不一会儿,杰拉德就回来了,他心事重重,那紧张、茫然的表情看上去象一个微醉的人。他没有说医生叫他去干什么,只是倒剪着手站在壁炉前,一副神魂颠倒的样子。他并不是真地在想什么,他只是心里有放不下的悬念,头脑里有斩不断的一团乱麻。
“我必须去见妈妈,”温妮弗莱德说,“在爸爸睡觉前去看看爸爸。”
说完她向戈珍和杰拉德道了再见。
戈珍也站起身来告别。
“你不必走,非要走吗?”杰拉德迅速看了一眼钟表说,“还早呢。你走时我送你,顺便散散步。坐,别急着走。”
戈珍又坐下了,象他一样心不在焉。杰拉德的意志控制了她,她感到自己几乎被他迷住了。他是个陌生人,是个未知物。他那么神魂颠倒地站在那儿一言不发,他在想什么,他有何感觉?她感到他让她动弹不得,他让她迈不开脚步。她很自卑地看着他。

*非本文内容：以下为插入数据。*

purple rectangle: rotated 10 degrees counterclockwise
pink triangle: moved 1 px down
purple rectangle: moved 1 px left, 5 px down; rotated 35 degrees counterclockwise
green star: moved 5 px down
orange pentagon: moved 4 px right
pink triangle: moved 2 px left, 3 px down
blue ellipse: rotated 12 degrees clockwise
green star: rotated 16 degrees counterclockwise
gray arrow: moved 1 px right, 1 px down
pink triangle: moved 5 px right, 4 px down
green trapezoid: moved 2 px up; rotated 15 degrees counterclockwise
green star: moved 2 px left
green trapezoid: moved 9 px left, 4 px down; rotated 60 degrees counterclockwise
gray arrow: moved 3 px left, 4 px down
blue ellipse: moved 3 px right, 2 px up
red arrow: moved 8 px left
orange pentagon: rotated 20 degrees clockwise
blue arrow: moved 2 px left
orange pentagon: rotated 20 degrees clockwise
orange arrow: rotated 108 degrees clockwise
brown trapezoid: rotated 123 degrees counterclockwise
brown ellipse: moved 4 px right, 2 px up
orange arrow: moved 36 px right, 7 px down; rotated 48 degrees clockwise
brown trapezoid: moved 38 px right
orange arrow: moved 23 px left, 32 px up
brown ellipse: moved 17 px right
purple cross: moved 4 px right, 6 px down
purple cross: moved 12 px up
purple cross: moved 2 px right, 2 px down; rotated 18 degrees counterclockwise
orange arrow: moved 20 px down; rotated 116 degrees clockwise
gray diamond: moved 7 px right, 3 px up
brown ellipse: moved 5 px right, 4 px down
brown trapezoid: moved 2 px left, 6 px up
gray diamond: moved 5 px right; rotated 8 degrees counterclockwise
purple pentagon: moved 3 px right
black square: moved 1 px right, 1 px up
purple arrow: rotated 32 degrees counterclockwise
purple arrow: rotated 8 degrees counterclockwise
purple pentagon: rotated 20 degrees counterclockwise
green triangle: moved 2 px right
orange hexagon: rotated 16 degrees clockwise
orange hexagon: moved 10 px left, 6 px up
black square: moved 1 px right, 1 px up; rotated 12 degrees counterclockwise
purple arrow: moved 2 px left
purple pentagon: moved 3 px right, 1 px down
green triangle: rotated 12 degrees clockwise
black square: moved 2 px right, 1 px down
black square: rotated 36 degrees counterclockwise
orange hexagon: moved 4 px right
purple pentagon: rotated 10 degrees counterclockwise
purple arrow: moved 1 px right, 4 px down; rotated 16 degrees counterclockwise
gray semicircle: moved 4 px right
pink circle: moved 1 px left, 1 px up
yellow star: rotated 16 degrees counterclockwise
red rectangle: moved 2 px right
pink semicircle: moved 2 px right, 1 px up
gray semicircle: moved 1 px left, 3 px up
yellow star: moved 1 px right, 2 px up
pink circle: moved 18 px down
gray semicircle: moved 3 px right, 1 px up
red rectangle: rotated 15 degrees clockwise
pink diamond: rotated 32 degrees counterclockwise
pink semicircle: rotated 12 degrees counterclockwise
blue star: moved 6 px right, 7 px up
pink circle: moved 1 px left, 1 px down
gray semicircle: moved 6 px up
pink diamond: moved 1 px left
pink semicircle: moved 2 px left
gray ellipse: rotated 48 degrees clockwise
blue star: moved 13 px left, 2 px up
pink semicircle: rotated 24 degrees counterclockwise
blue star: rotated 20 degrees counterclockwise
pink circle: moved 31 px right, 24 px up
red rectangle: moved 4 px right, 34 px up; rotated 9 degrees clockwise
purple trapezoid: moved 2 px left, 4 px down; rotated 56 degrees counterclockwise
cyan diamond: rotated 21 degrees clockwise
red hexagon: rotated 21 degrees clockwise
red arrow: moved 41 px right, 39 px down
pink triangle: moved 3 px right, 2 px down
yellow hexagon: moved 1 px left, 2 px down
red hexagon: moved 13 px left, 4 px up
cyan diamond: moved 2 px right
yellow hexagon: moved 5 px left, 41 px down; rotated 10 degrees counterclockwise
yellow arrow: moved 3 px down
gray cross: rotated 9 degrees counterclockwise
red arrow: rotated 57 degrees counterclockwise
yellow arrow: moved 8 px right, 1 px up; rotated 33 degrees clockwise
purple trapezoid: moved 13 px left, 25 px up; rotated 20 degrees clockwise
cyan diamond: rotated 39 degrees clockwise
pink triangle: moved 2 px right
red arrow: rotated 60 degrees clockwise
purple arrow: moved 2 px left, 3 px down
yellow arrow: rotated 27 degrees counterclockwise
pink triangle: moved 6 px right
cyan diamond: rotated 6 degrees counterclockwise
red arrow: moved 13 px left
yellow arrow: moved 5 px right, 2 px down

“医生告诉你什么新情况了吗?”她温柔、无微不至地关切道。这问话震动了他纤敏的心扉。他扬一扬眉毛,显出无关紧要的样子。
“没有,没什么新情况,”他漫不经心地回答。“他说,脉搏很弱,周期性间歇,不过那没多大关系。”
他低头看着她。她的眼睛黑黑的,目光温柔,令他心猿意马起来。
“不,”她终于喃言道,“对这些事我一点都不懂。”
“不懂正好,”他说。“听我说,抽支烟吗?——来吧!”他说话间摸出一包烟,并为她打着火儿。然后他站在她面前。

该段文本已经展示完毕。